## Gestellte Aufgabe 1
Zähle die Zeilen der Auflistung, in denen die Zeichenfolge "NewBodyOperationType" vorkommt, und gib nur die Anzahl aus.

## Ausgewählter Text
Auf jeden Fall wird die offizielle Geburtsstunde der Currywurst immer wieder auf den Abend des 4. September 1949 gelegt. Auch Herta Heuwer selbst hat dieses Datum immer wieder bestätigt. Sie konnte sich wegen des schlechten Wetters gut daran erinnern - Journalisten haben es mal als stürmisch, mal als verregnet bezeichnet. Heuwer: »Es goss kleene Kinderköppe, keen Mensch war in meiner Bude.« Klingt gut, kann aber nicht sein, denn laut Wetterdienst Meteomedia »geht aus alten Aufzeichnungen hervor, dass es am 4. September völlig trocken war mit viel Sonnenschein. Am Tag zuvor gab es allerdings ein kräftiges Gewitter«. Und tatsächlich: Werner van Bebber notierte anlässlich des Todes von Herta Heuwer am 20. August 1999 in der F.A.Z., die Currywurst sei am 3. September entstanden, »dieses Datum hat ein Verwandter Herta Heuwers ermittelt«.

## Verfügbare Auflistung
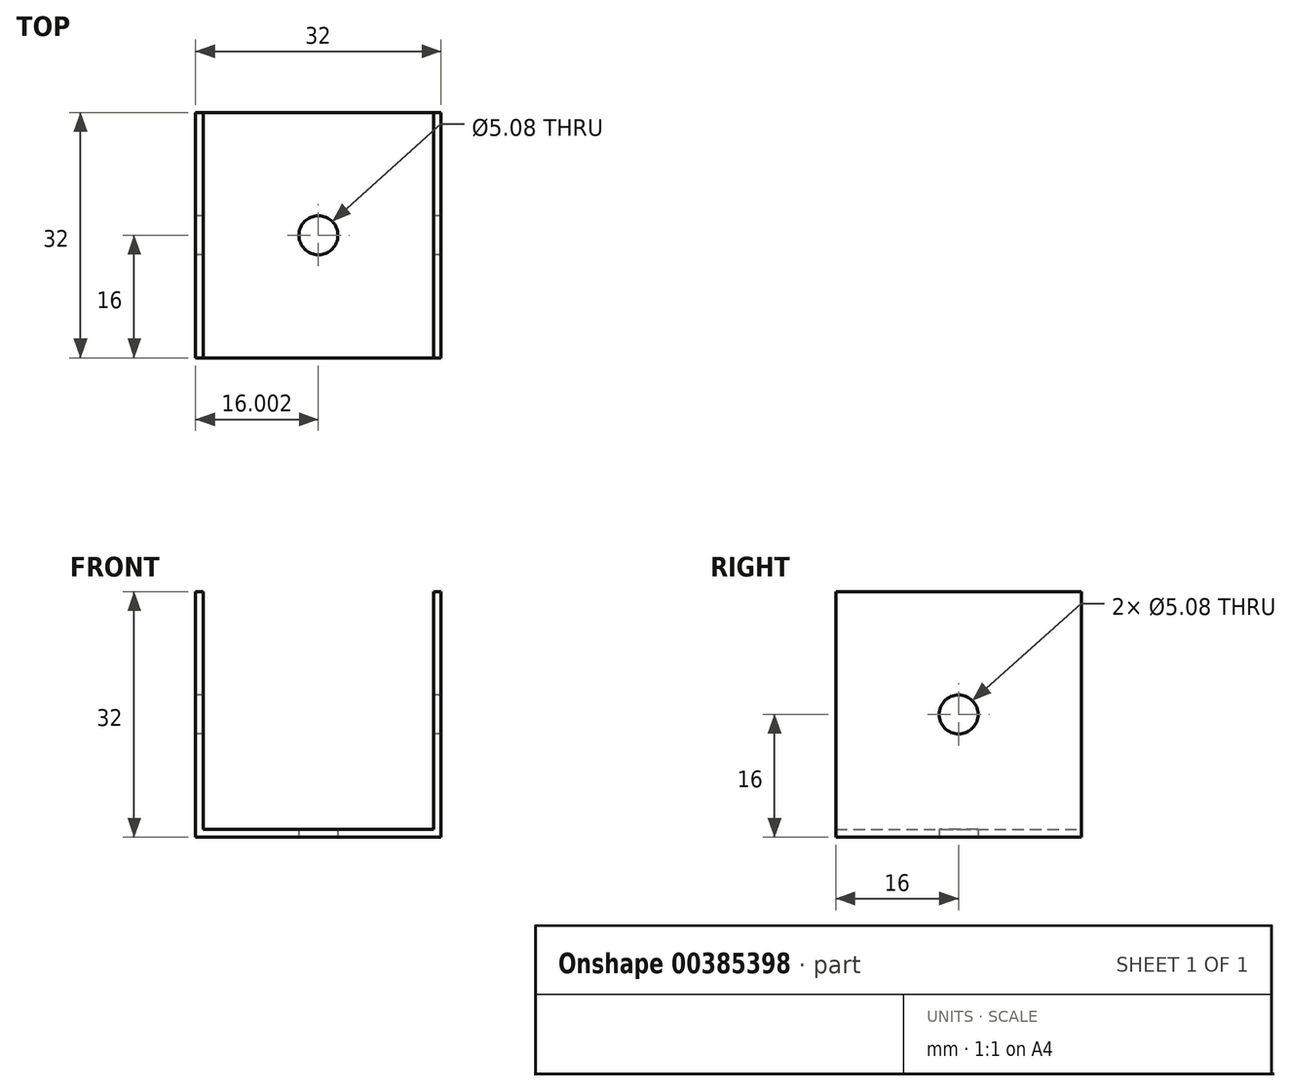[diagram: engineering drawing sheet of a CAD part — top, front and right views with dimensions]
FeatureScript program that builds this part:
annotation { "Feature Type Name" : "Feature", "Feature Type Description" : "" }
export const myFeature = defineFeature(function(context is Context, id is Id, definition is map)
    precondition{}
    {
        {
            var Q0;
            Q0=qCreatedBy(makeId("Front.planeOp"),FACE);
            var sketch = newSketch(context, id + "F0", { "sketchPlane" : qUnion([Q0])});
            skLineSegment(sketch, "E0", {"start": v(-19.82, 16.14) * mm, "end": v(-19.82, -15.86) * mm});
            skLineSegment(sketch, "E1", {"start": v(-19.82, -15.86) * mm, "end": v(12.18, -15.86) * mm});
            skLineSegment(sketch, "E2", {"start": v(12.18, -15.86) * mm, "end": v(12.18, 16.14) * mm});
            skLineSegment(sketch, "E3", {"start": v(12.18, 16.14) * mm, "end": v(11.18, 16.14) * mm});
            skLineSegment(sketch, "E4", {"start": v(11.18, 16.14) * mm, "end": v(11.18, -14.86) * mm});
            skLineSegment(sketch, "E5", {"start": v(11.18, -14.86) * mm, "end": v(-18.82, -14.86) * mm});
            skLineSegment(sketch, "E6", {"start": v(-18.82, -14.86) * mm, "end": v(-18.82, 16.14) * mm});
            skLineSegment(sketch, "E7", {"start": v(-18.82, 16.14) * mm, "end": v(-19.82, 16.14) * mm});
            skSolve(sketch);
        }
        {
            var Q0;
            Q0=qSketchRegion(id+"F0",true);
            extrude(context, id + "F1", {"entities" : qUnion([Q0]), "depth" : 32 * mm});
        }
        {
            var Q0;
            Q0=makeQuery(id+"F1.opExtrude","SWEPT_FACE",FACE,{"disambiguationData":[OSD([sQuery(id+"F0.wireOp",EDGE,"E0")])]});
            var sketch = newSketch(context, id + "F2", { "sketchPlane" : qUnion([Q0])});
            skPoint(sketch, "E8", {"position": v(16, 0.14) * mm});
            skCircle(sketch, "E9", {"center": v(16, 0.14) * mm, "radius": 2.54 * mm});
            skSolve(sketch);
        }
        {
            var Q0;
            Q0=makeQuery(id+"F2.imprint","IMPRINT",FACE,{"disambiguationData":[TD([[makeQuery(id+"F2.imprint","IMPRINT",EDGE,{"derivedFrom":sQuery(id+"F2.wireOp",EDGE,"E9")}),1.0]])]});
            extrude(context, id + "F3", {"entities" : qUnion([Q0]), "operationType" : NewBodyOperationType.REMOVE, "oppositeDirection" : true, "depth" : 76.2 * mm});
        }
        {
            var Q0;
            Q0=makeQuery(id+"F1.opExtrude","SWEPT_FACE",FACE,{"disambiguationData":[OSD([sQuery(id+"F0.wireOp",EDGE,"E1")])]});
            var sketch = newSketch(context, id + "F4", { "sketchPlane" : qUnion([Q0])});
            skPoint(sketch, "E10", {"position": v(-3.82, 16) * mm});
            skCircle(sketch, "E11", {"center": v(-3.82, 16) * mm, "radius": 2.54 * mm});
            skSolve(sketch);
        }
        {
            var Q0;
            Q0=makeQuery(id+"F4.imprint","IMPRINT",FACE,{"disambiguationData":[TD([[makeQuery(id+"F4.imprint","IMPRINT",EDGE,{"derivedFrom":sQuery(id+"F4.wireOp",EDGE,"E11")}),1.0]])]});
            extrude(context, id + "F5", {"entities" : qUnion([Q0]), "operationType" : NewBodyOperationType.REMOVE, "oppositeDirection" : true, "depth" : 25.4 * mm});
        }
    });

## Gestellte Aufgabe 2
Wie war das Wetter am 4. September laut den alten Aufzeichnungen, die der Wetterdienst Meteomedia im Text zur Currywurst anführt?

## Korrekte Antwort 1
2

## Korrekte Antwort 2
Es war völlig trocken mit viel Sonnenschein.